DAVID SPEERS: And yet, as you know, your Government wants to give the banks a tax cut. Can you understand a lot of people saying: well, hang on, that’s not right.

CHRISTIAN PORTER: Well, we’re proposing tax cuts to the second half of businesses in Australia, which are larger half of businesses. We’ve already provided tax cuts to businesses with turnovers between $0 and $50 million and that has been a major contributor to the economic growth that has seen fantastic job growth in our economy in excess of 400,000 jobs last year – a record.

So, we’re not giving a break to any single part of the economy. We are trying to make the business environment more competitive, ensure that businesses reinvest and grow and generate employment. So, having one sector of the business community subject to quite proper scrutiny shouldn’t prevent a government from doing what is needed to be done in the overall tax regime to grow the economy, grow jobs, and produce a better outcome for all Australian families.

DAVID SPEERS: A couple of quick ones, if I can. Tim Hammond has announced he’s resigning, as you know. There will be a by-election in his seat of Perth. This is the Labor frontbencher, he’s going for family reasons. I just want to ask you on the by-election; will the Liberals definitely run a candidate in the seat?
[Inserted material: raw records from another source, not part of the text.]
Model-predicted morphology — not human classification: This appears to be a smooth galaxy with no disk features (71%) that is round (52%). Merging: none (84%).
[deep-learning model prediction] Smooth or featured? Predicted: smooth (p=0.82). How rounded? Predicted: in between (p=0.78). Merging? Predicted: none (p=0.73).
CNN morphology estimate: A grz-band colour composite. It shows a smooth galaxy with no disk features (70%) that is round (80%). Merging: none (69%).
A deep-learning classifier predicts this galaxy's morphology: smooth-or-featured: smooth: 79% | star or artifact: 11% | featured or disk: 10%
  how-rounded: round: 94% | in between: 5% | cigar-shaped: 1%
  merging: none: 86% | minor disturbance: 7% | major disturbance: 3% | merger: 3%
CHRISTIAN PORTER: I would think undoubtedly, and I’m sure that we’ll run a strong candidate and a strong campaign. And it wouldn’t have escaped your notice, David, that last week the Turnbull Government announced a $5.4 billion package, in excess of $3 billion worth of Commonwealth funding, to utterly critical congestion busting infrastructure in WA. So, we have a great story to tell here versus our Labor opponents…
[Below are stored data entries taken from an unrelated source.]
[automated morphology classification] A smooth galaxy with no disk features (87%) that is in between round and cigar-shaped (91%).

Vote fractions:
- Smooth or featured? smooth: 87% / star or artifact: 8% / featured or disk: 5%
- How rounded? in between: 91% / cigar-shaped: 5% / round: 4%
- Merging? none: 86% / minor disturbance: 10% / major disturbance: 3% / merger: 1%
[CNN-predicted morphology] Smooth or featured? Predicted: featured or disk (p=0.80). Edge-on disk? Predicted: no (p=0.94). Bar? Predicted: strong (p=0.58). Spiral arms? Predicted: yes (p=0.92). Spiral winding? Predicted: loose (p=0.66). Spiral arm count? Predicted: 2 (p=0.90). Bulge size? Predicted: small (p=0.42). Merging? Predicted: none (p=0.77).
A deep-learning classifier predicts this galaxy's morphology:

DAVID SPEERS: …so, you might actually be a chance of picking up this seat? Well, I think that on the back of recent announcements and the enormous investment that the Turnbull Government’s making into congestion busting infrastructure in WA, that we would fancy ourselves and we’ll be running a very, very tough campaign.
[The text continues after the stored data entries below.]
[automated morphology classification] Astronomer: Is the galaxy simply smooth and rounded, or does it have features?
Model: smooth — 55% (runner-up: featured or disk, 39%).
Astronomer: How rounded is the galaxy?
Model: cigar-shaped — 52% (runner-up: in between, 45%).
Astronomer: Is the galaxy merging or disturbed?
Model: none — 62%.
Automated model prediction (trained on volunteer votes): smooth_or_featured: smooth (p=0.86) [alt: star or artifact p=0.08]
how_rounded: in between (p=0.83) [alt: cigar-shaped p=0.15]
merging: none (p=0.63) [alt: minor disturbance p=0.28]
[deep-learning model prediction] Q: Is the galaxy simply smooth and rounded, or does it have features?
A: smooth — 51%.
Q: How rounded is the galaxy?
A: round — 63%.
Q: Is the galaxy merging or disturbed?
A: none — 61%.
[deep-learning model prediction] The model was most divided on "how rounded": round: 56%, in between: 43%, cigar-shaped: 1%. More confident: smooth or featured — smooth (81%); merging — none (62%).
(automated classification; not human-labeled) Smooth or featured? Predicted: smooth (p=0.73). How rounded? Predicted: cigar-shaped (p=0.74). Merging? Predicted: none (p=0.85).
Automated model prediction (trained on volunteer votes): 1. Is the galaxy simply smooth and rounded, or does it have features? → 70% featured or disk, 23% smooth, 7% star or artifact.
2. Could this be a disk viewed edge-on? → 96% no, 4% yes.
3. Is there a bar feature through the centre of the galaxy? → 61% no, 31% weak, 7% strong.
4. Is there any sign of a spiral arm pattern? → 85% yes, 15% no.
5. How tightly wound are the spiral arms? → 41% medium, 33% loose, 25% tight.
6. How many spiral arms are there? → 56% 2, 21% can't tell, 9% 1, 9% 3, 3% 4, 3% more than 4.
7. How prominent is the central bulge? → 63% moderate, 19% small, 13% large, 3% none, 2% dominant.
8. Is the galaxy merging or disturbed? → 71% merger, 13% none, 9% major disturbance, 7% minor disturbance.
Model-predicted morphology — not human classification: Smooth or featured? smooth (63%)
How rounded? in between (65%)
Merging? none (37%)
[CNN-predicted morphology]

DAVID SPEERS: And a final one. We’ve been talking your colleague Matt Canavan about Queensland’s new tree clearing laws. I know he’s spoken to you about this as well. As Attorney-General, will the Commonwealth take Queensland to the High Court over this?

CHRISTIAN PORTER: I have spoken to Matt Canavan about it and listened to the concerns that have been expressed to him, particularly by Indigenous groups, whose view is that this legislation prevents them from being able to deal in an appropriate and fair way with land that, in effect, they own.

So, I’ve listened to those. I will consider the matter and it is a very complicated question, but you’ll find that, generally speaking, when these types of legislations that exist at a state level and pertain to the ways in which people can deal with their land are challenged, they’re challenged by plaintiff groups which aren’t the Commonwealth Government and that’s been the history of these matters. So, I think at this stage it’s certainly a watching brief.

DAVID SPEERS: Attorney-General Christian Porter, thanks so much for joining us this afternoon. Appreciate it.